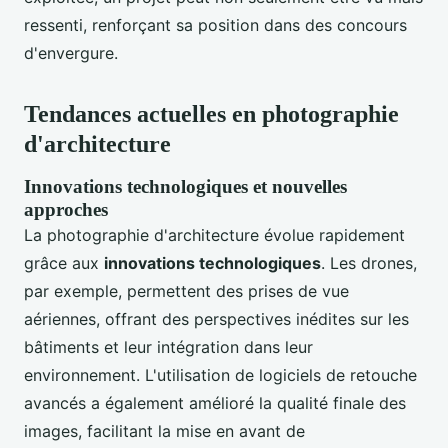
ressenti, renforçant sa position dans des concours
d'envergure.
Tendances actuelles en photographie
d'architecture
Innovations technologiques et nouvelles
approches
La photographie d'architecture évolue rapidement
grâce aux
innovations technologiques
. Les drones,
par exemple, permettent des prises de vue
aériennes, offrant des perspectives inédites sur les
bâtiments et leur intégration dans leur
environnement. L'utilisation de logiciels de retouche
avancés a également amélioré la qualité finale des
images, facilitant la mise en avant de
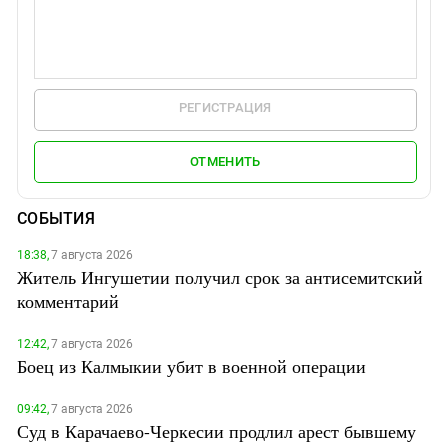
РЕГИСТРАЦИЯ
ОТМЕНИТЬ
СОБЫТИЯ
18:38,
7 августа 2026
Житель Ингушетии получил срок за антисемитский
комментарий
12:42,
7 августа 2026
Боец из Калмыкии убит в военной операции
09:42,
7 августа 2026
Суд в Карачаево-Черкесии продлил арест бывшему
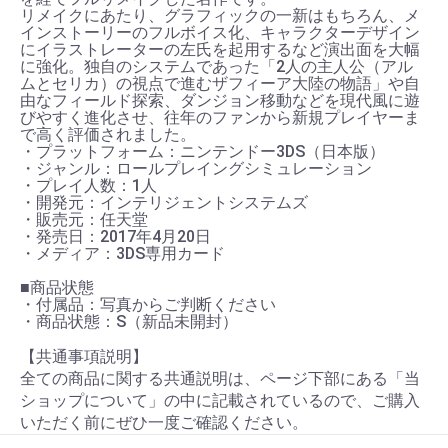
リメイクにあたり、グラフィックの一新はもちろん、メ
インストーリーのフルボイス化、キャラクターデザイン
にイラストレーターの左氏を起用するなど演出面を大幅
に強化。独自のシステムであった「2人の主人公（アル
ムとセリカ）の視点で進むザフィーア大陸の物語」や自
由なフィールド探索、ダンジョン移動などを現代風に遊
びやすく進化させ、往年のファンから新規プレイヤーま
で高く評価されました。
・プラットフォーム：ニンテンドー3DS（日本版）
・ジャンル：ロールプレイングシミュレーション
・プレイ人数：1人
・開発元：インテリジェントシステムズ
・販売元：任天堂
・発売日：2017年4月20日
・メディア：3DS専用カード
■商品状態
・付属品：写真からご判断ください
・商品状態：S（新品未開封）
【共通事項説明】
全ての商品に関する共通説明は、ページ下部にある「当
ショップについて」の中に記載されているので、ご購入
いただく前にぜひ一度ご確認ください。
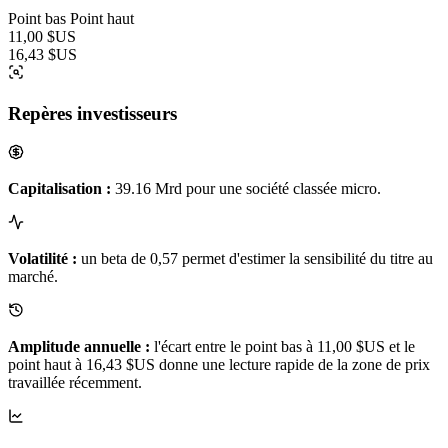
Point bas
Point haut
11,00 $US
16,43 $US
Repères investisseurs
Capitalisation :
39.16 Mrd pour une société classée micro.
Volatilité :
un beta de 0,57 permet d'estimer la sensibilité du titre au
marché.
Amplitude annuelle :
l'écart entre le point bas à 11,00 $US et le
point haut à 16,43 $US donne une lecture rapide de la zone de prix
travaillée récemment.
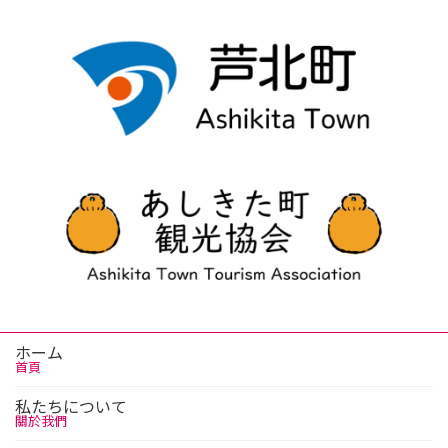
ホーム
首頁
私たちについて
關於我們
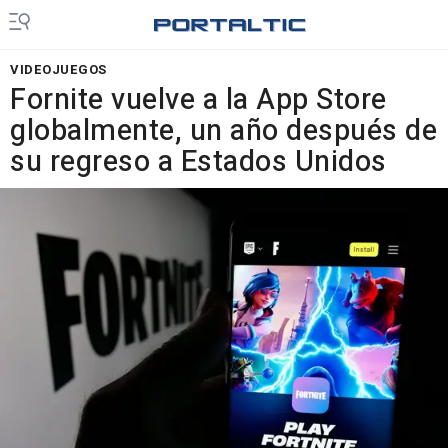
VIDEOJUEGOS
Fornite vuelve a la App Store
globalmente, un año después de
su regreso a Estados Unidos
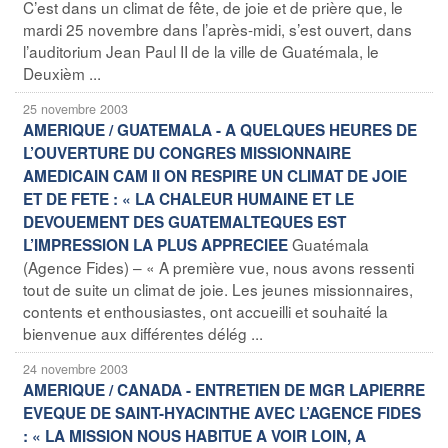
C’est dans un climat de fête, de joie et de prière que, le
mardi 25 novembre dans l’après-midi, s’est ouvert, dans
l’auditorium Jean Paul II de la ville de Guatémala, le
Deuxièm ...
25 novembre 2003
AMERIQUE / GUATEMALA - A QUELQUES HEURES DE
L’OUVERTURE DU CONGRES MISSIONNAIRE
AMEDICAIN CAM II ON RESPIRE UN CLIMAT DE JOIE
ET DE FETE : « LA CHALEUR HUMAINE ET LE
DEVOUEMENT DES GUATEMALTEQUES EST
Guatémala
L’IMPRESSION LA PLUS APPRECIEE
(Agence Fides) – « A première vue, nous avons ressenti
tout de suite un climat de joie. Les jeunes missionnaires,
contents et enthousiastes, ont accueilli et souhaité la
bienvenue aux différentes délég ...
24 novembre 2003
AMERIQUE / CANADA - ENTRETIEN DE MGR LAPIERRE
EVEQUE DE SAINT-HYACINTHE AVEC L’AGENCE FIDES
: « LA MISSION NOUS HABITUE A VOIR LOIN, A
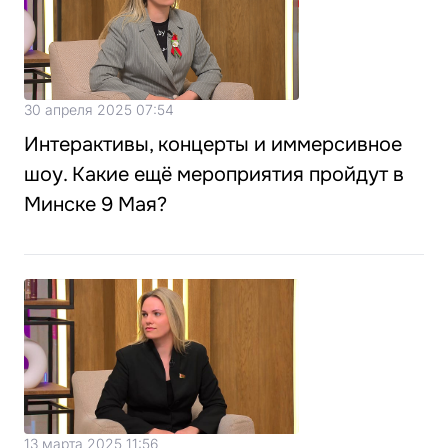
30 апреля 2025 07:54
Интерактивы, концерты и иммерсивное
шоу. Какие ещё мероприятия пройдут в
Минске 9 Мая?
13 марта 2025 11:56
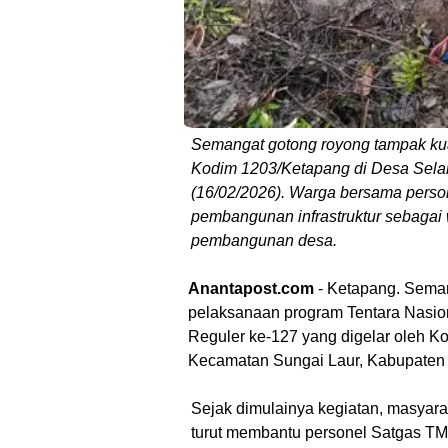
Semangat gotong royong tampak ku
Kodim 1203/Ketapang di Desa Sela
(16/02/2026). Warga bersama per
pembangunan infrastruktur sebagai
pembangunan desa.
Anantapost.com
- Ketapang. Sema
pelaksanaan program Tentara Nas
Reguler ke-127 yang digelar oleh K
Kecamatan Sungai Laur, Kabupaten 
Sejak dimulainya kegiatan, masyara
turut membantu personel Satgas T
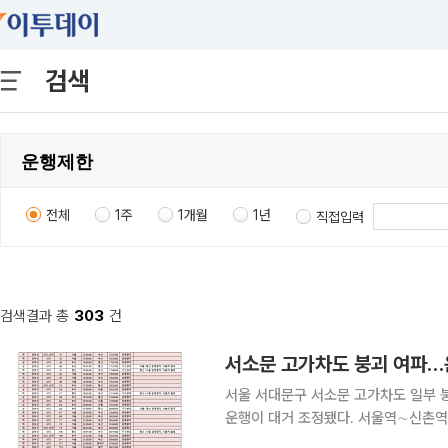
검색
전체
1주
1개월
1년
직접입력
검색결과 총
303
건
서소문 고가차도 붕괴 여파…
서울 서대문구 서소문 고가차도 일부 붕
운행이 대거 조정됐다. 서울역∼신촌역
면서, 경부선·호남선·전라선·동해선·경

TASK REQUIREMENTS
Every record must be copied exactly, with the pictures left out.

ANSWER AREA
ressenti, renforçant sa position dans des concours
d'envergure.
Tendances actuelles en photographie
d'architecture
Innovations technologiques et nouvelles
approches
La photographie d'architecture évolue rapidement
grâce aux
innovations technologiques
. Les drones,
par exemple, permettent des prises de vue
aériennes, offrant des perspectives inédites sur les
bâtiments et leur intégration dans leur
environnement. L'utilisation de logiciels de retouche
avancés a également amélioré la qualité finale des
images, facilitant la mise en avant de
РЕГИСТРАЦИЯ
ОТМЕНИТЬ
СОБЫТИЯ
18:38,
7 августа 2026
Житель Ингушетии получил срок за антисемитский
комментарий
12:42,
7 августа 2026
Боец из Калмыкии убит в военной операции
09:42,
7 августа 2026
Суд в Карачаево-Черкесии продлил арест бывшему
リメイクにあたり、グラフィックの一新はもちろん、メ
インストーリーのフルボイス化、キャラクターデザイン
にイラストレーターの左氏を起用するなど演出面を大幅
に強化。独自のシステムであった「2人の主人公（アル
ムとセリカ）の視点で進むザフィーア大陸の物語」や自
由なフィールド探索、ダンジョン移動などを現代風に遊
びやすく進化させ、往年のファンから新規プレイヤーま
で高く評価されました。
・プラットフォーム：ニンテンドー3DS（日本版）
・ジャンル：ロールプレイングシミュレーション
・プレイ人数：1人
・開発元：インテリジェントシステムズ
・販売元：任天堂
・発売日：2017年4月20日
・メディア：3DS専用カード
■商品状態
・付属品：写真からご判断ください
・商品状態：S（新品未開封）
【共通事項説明】
全ての商品に関する共通説明は、ページ下部にある「当
ショップについて」の中に記載されているので、ご購入
いただく前にぜひ一度ご確認ください。
Point bas
Point haut
11,00 $US
16,43 $US
Repères investisseurs
Capitalisation :
39.16 Mrd pour une société classée micro.
Volatilité :
un beta de 0,57 permet d'estimer la sensibilité du titre au
marché.
Amplitude annuelle :
l'écart entre le point bas à 11,00 $US et le
point haut à 16,43 $US donne une lecture rapide de la zone de prix
travaillée récemment.
ホーム
首頁
私たちについて
關於我們
VIDEOJUEGOS
Fornite vuelve a la App Store
globalmente, un año después de
su regreso a Estados Unidos
C’est dans un climat de fête, de joie et de prière que, le
mardi 25 novembre dans l’après-midi, s’est ouvert, dans
l’auditorium Jean Paul II de la ville de Guatémala, le
Deuxièm ...
25 novembre 2003
AMERIQUE / GUATEMALA - A QUELQUES HEURES DE
L’OUVERTURE DU CONGRES MISSIONNAIRE
AMEDICAIN CAM II ON RESPIRE UN CLIMAT DE JOIE
ET DE FETE : « LA CHALEUR HUMAINE ET LE
DEVOUEMENT DES GUATEMALTEQUES EST
Guatémala
L’IMPRESSION LA PLUS APPRECIEE
(Agence Fides) – « A première vue, nous avons ressenti
tout de suite un climat de joie. Les jeunes missionnaires,
contents et enthousiastes, ont accueilli et souhaité la
bienvenue aux différentes délég ...
24 novembre 2003
AMERIQUE / CANADA - ENTRETIEN DE MGR LAPIERRE
EVEQUE DE SAINT-HYACINTHE AVEC L’AGENCE FIDES
: « LA MISSION NOUS HABITUE A VOIR LOIN, A
30 апреля 2025 07:54
Интерактивы, концерты и иммерсивное
шоу. Какие ещё мероприятия пройдут в
Минске 9 Мая?
13 марта 2025 11:56
Semangat gotong royong tampak ku
Kodim 1203/Ketapang di Desa Sela
(16/02/2026). Warga bersama per
pembangunan infrastruktur sebagai
pembangunan desa.
Anantapost.com
- Ketapang. Sema
pelaksanaan program Tentara Nas
Reguler ke-127 yang digelar oleh K
Kecamatan Sungai Laur, Kabupaten 
Sejak dimulainya kegiatan, masyara
turut membantu personel Satgas T
검색
전체
1주
1개월
1년
직접입력
검색결과 총
303
건
서소문 고가차도 붕괴 여파…
서울 서대문구 서소문 고가차도 일부 붕
운행이 대거 조정됐다. 서울역∼신촌역
면서, 경부선·호남선·전라선·동해선·경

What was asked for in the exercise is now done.